[START Listed records]

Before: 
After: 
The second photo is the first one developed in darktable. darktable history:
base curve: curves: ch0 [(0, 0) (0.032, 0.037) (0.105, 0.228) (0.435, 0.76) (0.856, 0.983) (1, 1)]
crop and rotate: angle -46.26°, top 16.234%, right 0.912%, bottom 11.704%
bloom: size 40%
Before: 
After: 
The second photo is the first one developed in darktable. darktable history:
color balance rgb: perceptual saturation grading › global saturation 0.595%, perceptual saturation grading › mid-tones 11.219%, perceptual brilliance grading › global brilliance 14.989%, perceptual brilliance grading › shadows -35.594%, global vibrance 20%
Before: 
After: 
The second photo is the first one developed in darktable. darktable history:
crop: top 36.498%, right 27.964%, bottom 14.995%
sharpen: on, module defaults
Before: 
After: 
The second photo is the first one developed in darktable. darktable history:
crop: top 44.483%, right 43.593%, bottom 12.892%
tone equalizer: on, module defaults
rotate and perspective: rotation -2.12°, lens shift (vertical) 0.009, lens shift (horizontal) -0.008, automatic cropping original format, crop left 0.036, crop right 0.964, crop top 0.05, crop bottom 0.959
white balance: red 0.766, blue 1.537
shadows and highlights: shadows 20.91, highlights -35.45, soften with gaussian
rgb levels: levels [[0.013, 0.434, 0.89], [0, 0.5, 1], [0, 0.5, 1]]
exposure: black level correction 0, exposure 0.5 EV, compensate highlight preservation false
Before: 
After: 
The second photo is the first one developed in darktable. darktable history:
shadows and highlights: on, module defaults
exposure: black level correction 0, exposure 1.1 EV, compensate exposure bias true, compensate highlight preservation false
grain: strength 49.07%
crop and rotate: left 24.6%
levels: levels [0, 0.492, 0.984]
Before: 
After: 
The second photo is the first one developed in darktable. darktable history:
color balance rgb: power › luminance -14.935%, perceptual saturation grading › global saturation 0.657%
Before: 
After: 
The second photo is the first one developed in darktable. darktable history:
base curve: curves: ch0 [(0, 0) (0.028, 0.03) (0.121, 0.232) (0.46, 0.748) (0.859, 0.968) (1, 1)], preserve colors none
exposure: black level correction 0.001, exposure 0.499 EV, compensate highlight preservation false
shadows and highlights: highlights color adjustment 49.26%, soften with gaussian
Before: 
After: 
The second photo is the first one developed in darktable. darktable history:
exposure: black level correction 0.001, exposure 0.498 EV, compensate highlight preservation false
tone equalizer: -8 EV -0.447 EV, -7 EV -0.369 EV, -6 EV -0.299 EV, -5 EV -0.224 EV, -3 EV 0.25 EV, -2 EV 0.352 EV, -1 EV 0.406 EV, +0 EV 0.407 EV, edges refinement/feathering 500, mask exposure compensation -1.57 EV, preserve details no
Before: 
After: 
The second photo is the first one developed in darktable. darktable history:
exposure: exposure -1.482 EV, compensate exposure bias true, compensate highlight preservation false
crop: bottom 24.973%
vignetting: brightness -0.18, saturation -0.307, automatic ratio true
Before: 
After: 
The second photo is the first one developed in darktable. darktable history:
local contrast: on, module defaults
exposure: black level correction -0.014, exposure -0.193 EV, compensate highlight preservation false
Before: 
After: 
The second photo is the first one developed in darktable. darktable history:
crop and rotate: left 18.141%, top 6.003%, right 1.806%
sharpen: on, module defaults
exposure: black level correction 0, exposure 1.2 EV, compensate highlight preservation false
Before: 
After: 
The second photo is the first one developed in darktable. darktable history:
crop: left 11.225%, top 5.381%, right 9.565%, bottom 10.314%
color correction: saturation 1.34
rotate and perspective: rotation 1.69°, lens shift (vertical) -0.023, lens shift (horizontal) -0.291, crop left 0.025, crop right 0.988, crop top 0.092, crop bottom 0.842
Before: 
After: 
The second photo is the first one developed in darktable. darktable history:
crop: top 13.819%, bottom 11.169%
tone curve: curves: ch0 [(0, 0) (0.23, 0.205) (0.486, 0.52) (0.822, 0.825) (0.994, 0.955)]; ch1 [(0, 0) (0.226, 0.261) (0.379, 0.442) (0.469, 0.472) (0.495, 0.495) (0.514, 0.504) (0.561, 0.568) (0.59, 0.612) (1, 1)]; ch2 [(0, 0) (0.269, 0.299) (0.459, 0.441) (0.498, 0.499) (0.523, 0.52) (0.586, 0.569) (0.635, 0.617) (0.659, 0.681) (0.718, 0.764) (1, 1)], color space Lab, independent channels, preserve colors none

[END Listed records]

▶ **What to produce**:
Format the data above as a two-column CSV with the headers "prompt" and "history". Begin at the first line of the data and stop after the line that has "bloom: size 40%". Put each text in one quoted "prompt" field and its darktable settings in one quoted "history" field, with line breaks turned into spaces.

▶ **Right answer**:
prompt,history
"Before: After: The second photo is the first one developed in darktable. darktable history:","base curve: curves: ch0 [(0, 0) (0.032, 0.037) (0.105, 0.228) (0.435, 0.76) (0.856, 0.983) (1, 1)] crop and rotate: angle -46.26°, top 16.234%, right 0.912%, bottom 11.704% bloom: size 40%"